Cede la prohibición de realizar habilitaciones en blanco con la aplicación extensiva del art. 3 de la LO 3/1986, como muy bien señala el TSJPV en Auto 21/2021, para que la autoridad sanitaria tome cualesquiera medidas que afectan a un amplio número de ciudadanos y a cualquier derecho fundamental.

Cede la distinción entre disposición general y acto administrativo, que tantas veces hemos explicado a los estudiantes de derecho (inciso, ya venía cediendo cuando la jurisprudencia interpreta que son solo resoluciones cosas como las convocatorias de procesos selectivos ⸺«la ley de la oposición»⸺ o las relaciones de puestos de trabajo de funcionarios, que cumplen todas las notas que definen a las disposiciones generales, pero esto daría para un estudio aparte), cuando se interpreta que entre esas medidas de las autoridades sanitarias se comprende dictar decretos u órdenes que limitan con carácter general a toda la ciudadanía el ejercicio de derechos fundamentales y que basta con pedir autorización judicial para obviar cualquier escrúpulo constitucional.

Cede la doctrina de la discrecionalidad técnica, en cuya virtud el juez no debe suplantar al especialista en un saber que no posee, que ya se había perfilado en el sentido de que el juez sí puede controlar la validez jurídica del dictamen pero sin entrar en el núcleo de la valoración técnica, para convertir a los jueces en epidemiólogos. Si los propios médicos no suelen ponerse de acuerdo, menos lo van a hacer los jueces, ya habituados a discrepar al interpretar la ley, cuando se les hace leer informes sanitarios, contrastar si ofrecen suficiente evidencia científica y pronunciarse sobre qué medidas antipandemia procede adoptar.  

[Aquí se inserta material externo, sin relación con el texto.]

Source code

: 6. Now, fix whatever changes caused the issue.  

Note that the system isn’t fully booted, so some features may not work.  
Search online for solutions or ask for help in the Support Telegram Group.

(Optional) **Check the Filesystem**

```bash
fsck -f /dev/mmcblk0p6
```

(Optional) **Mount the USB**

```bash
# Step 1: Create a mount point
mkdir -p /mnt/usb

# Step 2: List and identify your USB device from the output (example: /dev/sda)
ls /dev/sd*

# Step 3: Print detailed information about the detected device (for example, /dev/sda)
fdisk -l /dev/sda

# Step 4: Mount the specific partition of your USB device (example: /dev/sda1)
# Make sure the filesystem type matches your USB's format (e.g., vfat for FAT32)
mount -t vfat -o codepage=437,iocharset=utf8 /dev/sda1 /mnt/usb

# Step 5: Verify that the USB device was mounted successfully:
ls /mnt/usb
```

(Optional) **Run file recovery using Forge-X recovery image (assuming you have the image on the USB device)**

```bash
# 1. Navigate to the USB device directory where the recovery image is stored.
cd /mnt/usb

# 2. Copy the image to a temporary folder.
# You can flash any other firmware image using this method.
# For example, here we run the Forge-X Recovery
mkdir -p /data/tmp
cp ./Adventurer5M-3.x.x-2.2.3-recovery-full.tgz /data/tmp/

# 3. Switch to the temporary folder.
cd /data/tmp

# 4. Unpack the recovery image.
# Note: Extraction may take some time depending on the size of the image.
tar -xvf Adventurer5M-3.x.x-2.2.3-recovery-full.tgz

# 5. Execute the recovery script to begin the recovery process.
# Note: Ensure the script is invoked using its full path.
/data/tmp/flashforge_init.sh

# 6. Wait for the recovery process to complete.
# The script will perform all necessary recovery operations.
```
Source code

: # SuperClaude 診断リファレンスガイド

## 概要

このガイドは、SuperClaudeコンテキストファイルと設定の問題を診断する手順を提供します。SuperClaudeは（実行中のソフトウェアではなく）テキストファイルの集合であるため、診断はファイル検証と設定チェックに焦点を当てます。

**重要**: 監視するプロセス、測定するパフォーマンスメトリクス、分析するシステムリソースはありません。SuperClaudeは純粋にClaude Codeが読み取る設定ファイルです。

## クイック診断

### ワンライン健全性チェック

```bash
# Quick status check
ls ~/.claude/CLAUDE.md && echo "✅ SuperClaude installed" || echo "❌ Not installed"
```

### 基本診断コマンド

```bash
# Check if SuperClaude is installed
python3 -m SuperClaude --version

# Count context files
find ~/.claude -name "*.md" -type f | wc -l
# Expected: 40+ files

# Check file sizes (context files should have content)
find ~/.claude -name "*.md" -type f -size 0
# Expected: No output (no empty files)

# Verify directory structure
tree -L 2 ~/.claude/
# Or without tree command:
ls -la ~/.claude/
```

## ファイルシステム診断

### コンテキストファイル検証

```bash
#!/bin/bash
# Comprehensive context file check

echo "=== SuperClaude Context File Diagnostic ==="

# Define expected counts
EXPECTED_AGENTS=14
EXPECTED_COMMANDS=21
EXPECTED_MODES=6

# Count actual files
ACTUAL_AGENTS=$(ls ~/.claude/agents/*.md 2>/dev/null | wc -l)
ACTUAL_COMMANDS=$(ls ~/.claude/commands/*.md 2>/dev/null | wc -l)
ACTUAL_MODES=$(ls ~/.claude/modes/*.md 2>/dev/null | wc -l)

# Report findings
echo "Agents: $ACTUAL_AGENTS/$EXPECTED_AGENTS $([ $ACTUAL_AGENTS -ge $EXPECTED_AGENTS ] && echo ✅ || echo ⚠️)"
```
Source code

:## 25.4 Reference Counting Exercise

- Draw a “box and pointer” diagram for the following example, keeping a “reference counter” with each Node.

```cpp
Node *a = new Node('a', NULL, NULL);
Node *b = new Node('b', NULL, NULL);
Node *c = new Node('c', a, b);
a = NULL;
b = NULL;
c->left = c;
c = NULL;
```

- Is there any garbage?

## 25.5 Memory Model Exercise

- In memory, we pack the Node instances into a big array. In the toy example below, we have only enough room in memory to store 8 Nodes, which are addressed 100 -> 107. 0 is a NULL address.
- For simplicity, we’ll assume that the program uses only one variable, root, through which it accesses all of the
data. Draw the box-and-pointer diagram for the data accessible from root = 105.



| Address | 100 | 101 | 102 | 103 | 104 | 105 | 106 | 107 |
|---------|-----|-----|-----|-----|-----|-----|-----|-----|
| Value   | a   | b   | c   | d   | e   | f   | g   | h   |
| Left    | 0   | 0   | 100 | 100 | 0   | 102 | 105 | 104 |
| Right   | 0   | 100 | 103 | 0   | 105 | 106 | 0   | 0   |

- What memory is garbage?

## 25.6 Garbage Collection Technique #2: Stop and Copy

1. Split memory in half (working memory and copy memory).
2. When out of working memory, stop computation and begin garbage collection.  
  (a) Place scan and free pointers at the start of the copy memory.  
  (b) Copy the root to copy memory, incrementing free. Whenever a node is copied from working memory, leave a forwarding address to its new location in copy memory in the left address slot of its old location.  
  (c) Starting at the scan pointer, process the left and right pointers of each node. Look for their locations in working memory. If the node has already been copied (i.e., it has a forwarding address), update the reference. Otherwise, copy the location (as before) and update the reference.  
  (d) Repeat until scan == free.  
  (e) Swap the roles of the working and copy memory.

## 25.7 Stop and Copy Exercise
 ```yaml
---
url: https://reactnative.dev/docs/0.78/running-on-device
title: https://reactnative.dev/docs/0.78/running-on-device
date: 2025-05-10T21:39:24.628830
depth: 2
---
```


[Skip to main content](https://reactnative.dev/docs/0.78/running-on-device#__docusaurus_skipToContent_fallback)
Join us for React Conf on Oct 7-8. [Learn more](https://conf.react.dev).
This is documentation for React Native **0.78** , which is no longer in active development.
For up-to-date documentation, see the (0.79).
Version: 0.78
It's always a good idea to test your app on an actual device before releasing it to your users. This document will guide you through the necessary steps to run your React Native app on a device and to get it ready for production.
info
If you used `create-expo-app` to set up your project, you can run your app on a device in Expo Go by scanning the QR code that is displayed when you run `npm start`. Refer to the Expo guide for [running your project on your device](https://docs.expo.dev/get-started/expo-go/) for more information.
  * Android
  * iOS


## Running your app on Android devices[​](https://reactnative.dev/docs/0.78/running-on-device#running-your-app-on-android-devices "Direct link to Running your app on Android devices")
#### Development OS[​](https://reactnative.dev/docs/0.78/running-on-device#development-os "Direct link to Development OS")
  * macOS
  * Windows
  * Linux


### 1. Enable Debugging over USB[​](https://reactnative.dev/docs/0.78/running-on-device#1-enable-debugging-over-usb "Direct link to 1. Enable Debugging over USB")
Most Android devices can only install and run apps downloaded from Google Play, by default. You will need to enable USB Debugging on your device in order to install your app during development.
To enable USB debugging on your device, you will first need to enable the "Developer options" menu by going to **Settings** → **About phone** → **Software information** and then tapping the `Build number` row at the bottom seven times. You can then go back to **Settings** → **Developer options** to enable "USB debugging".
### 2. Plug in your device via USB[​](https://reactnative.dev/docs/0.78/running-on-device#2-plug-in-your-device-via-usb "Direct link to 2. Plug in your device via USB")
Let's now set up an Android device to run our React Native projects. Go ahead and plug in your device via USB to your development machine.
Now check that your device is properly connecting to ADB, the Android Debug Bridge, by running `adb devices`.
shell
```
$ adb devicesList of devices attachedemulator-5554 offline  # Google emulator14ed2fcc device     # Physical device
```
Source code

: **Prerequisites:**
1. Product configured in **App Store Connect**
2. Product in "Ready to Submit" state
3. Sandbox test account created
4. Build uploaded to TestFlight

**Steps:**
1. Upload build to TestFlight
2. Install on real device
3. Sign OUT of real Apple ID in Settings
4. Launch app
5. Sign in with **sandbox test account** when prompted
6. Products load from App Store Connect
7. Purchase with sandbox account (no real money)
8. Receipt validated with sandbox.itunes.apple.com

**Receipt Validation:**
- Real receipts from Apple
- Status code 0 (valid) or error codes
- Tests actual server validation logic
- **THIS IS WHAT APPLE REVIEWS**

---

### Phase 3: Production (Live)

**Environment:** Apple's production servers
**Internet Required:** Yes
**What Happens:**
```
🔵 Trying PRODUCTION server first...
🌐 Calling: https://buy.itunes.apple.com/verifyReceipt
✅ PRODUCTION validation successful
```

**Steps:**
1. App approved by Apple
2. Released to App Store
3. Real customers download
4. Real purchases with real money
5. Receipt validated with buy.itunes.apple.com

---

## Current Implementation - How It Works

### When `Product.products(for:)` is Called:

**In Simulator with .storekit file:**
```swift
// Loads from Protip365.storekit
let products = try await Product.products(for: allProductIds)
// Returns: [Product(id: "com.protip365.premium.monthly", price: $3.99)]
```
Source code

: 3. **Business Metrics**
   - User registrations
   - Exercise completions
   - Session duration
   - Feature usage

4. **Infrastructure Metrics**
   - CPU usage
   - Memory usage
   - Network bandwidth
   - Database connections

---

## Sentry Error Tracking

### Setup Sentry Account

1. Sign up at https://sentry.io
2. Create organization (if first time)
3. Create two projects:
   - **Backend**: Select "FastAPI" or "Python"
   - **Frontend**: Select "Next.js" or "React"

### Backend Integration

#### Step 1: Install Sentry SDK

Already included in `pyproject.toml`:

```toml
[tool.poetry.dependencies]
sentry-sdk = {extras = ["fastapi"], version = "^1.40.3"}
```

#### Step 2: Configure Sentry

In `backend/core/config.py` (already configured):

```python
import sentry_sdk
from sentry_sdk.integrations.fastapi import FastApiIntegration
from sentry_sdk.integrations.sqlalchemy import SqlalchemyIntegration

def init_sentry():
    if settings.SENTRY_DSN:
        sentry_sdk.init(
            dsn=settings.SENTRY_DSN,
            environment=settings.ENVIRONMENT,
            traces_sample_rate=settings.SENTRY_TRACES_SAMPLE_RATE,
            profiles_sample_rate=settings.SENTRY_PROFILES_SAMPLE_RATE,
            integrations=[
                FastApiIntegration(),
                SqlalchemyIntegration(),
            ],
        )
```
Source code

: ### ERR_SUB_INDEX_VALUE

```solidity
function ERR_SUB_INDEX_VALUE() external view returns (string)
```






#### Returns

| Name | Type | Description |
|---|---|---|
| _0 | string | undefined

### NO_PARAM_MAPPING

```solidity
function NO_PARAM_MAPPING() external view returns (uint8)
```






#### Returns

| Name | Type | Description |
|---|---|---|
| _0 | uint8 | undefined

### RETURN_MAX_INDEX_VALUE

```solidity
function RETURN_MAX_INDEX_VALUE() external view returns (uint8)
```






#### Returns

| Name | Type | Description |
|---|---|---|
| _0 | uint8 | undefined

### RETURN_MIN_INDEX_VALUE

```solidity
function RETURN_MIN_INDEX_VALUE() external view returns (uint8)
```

Cede el principio de división de poderes cuando se incita a los jueces a hacer de colegisladores, a entrar en cuestiones de oportunidad sobre las normas que conviene dictar, aunque se vistan sus decisiones con términos más aceptables como proporcionalidad, idoneidad y necesidad.

Es dudoso si, como se ha dicho, saldremos mejores de la pandemia; pero no parece que vayamos a salir con mejor derecho.